RIAPPROPRIAZIONE, sottrazione e contropotere sono tre parole chiave. L’esplosione è nel 77, l’anno della «cacciata» di Lama dalla Sapienza, in un movimento popolato da anime diverse. Come dimostra l’esperienza di Radio Onda Rossa (con i microfoni liberi, lo sberleffo politico, etc), non c’è barriera tra ala creativa e militante.
Non mancano però le tensioni con il movimento neo-femminista e lo scontro frontale con le sinistre partitiche: gli autonomi esercitano attrazione, ma operano anche per forzature.

Le forme della violenza sono quindi un nodo con cui fare i conti. Fino al 1975, l’anno della legge Reale, l’intenzionalità omicida rimane prerogativa dei neofascisti.
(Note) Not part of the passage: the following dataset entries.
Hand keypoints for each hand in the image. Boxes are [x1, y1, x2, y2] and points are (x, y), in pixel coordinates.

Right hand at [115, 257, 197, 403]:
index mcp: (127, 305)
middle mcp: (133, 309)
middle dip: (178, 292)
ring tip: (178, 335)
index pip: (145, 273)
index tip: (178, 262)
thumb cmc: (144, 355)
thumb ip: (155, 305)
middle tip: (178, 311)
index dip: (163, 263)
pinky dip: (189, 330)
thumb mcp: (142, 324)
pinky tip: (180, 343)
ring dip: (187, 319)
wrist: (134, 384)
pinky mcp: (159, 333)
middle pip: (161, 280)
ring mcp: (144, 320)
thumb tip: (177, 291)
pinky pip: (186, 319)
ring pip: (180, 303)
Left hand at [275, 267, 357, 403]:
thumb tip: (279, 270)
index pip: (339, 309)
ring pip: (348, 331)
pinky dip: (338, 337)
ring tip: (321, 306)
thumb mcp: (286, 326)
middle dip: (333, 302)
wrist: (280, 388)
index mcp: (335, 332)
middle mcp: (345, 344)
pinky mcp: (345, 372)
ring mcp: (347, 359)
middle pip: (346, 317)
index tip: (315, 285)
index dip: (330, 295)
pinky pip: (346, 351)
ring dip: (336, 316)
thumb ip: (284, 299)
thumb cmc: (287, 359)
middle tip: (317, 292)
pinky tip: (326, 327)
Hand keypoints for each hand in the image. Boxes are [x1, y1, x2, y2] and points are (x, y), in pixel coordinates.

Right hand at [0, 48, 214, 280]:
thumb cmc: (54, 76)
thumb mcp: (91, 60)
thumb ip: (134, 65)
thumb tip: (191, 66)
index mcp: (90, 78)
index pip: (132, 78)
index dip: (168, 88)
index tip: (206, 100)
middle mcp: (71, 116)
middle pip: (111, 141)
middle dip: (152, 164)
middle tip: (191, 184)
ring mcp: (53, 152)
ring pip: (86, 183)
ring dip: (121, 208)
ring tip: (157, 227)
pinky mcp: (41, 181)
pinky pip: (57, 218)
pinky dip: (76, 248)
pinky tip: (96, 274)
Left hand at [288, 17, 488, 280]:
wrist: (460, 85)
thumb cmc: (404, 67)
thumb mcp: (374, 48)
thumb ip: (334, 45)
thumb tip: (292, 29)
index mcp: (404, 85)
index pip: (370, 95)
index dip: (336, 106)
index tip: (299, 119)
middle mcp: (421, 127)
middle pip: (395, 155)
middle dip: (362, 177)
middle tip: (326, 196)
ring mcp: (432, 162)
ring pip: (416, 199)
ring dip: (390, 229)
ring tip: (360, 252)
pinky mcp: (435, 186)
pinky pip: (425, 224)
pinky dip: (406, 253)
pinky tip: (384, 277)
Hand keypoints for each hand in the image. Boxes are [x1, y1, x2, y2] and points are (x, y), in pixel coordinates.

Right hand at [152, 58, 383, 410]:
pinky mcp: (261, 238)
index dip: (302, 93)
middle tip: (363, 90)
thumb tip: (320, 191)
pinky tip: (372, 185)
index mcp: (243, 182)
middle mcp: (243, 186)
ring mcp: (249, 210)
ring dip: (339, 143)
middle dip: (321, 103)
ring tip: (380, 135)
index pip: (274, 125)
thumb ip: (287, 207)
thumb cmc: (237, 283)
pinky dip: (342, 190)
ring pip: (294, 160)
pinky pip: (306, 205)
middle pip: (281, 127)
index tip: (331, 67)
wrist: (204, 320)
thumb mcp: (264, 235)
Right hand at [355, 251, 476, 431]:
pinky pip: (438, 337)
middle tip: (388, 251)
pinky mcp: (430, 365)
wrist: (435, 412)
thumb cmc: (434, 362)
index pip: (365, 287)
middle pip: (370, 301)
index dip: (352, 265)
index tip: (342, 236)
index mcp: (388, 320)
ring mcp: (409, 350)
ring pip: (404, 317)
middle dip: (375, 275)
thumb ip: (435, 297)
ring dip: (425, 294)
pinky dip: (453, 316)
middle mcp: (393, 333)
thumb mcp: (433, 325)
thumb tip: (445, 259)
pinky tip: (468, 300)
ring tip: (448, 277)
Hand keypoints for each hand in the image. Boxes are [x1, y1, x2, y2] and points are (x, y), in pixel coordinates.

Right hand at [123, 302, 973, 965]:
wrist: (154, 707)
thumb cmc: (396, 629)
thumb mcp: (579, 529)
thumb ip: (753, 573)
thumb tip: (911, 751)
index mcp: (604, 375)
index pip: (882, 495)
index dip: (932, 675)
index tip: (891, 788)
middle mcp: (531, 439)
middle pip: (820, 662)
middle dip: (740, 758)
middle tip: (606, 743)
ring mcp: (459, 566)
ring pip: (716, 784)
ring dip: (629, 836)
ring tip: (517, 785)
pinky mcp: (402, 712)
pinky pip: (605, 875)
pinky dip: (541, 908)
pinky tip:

L’escalation è scandita da una serie di episodi clamorosi: gli scontri del 12 marzo 1977; l’uccisione di Giorgiana Masi, e via a salire fino allo spartiacque dell’omicidio di Moro, interpretato dagli autonomi come un errore tattico e strategico, ma senza esprimere una condanna morale e politica. Del resto, da subito l’autonomia rivendica la violenza collettiva, financo armata, come strumento.

La dialettica azione-repressione alimenta lo scontro, ma non ne costituisce la radice. I militanti romani non organizzano la lotta armata clandestina, ma giustificano sia l’utilizzo delle armi nei cortei sia la rappresaglia nei confronti dei fascisti. Sulla scia delle teorie secolarizzate sulla «guerra giusta», Corasaniti dedica pagine acute alle modalità di legittimazione del ricorso alle armi: nelle piazze, come necessità «difensiva» o «reattiva», per «riequilibrare i rapporti di forza», e contro i fascisti, rispetto ai quali è considerata legittima anche l’azione «offensiva», fino al ricorso alla rappresaglia come per l’«eccidio di Acca Larentia» o dopo l’assassinio di Valerio Verbano.

EPISODI, sia chiaro, che non sono riconducibili materialmente ai Cao. In questo contesto si sviluppa anche la «dialettica con le Br che, da una posizione di estraneità, ma di sostanziale condiscendenza, giunge allo scontro aperto e alle minacce esplicite».
Senza scambiare la storia dell’autonomia operaia con quella di una generazione, Corasaniti storicizza schemi politici e autorappresentazioni aprendo nuove piste di indagine e riflessione.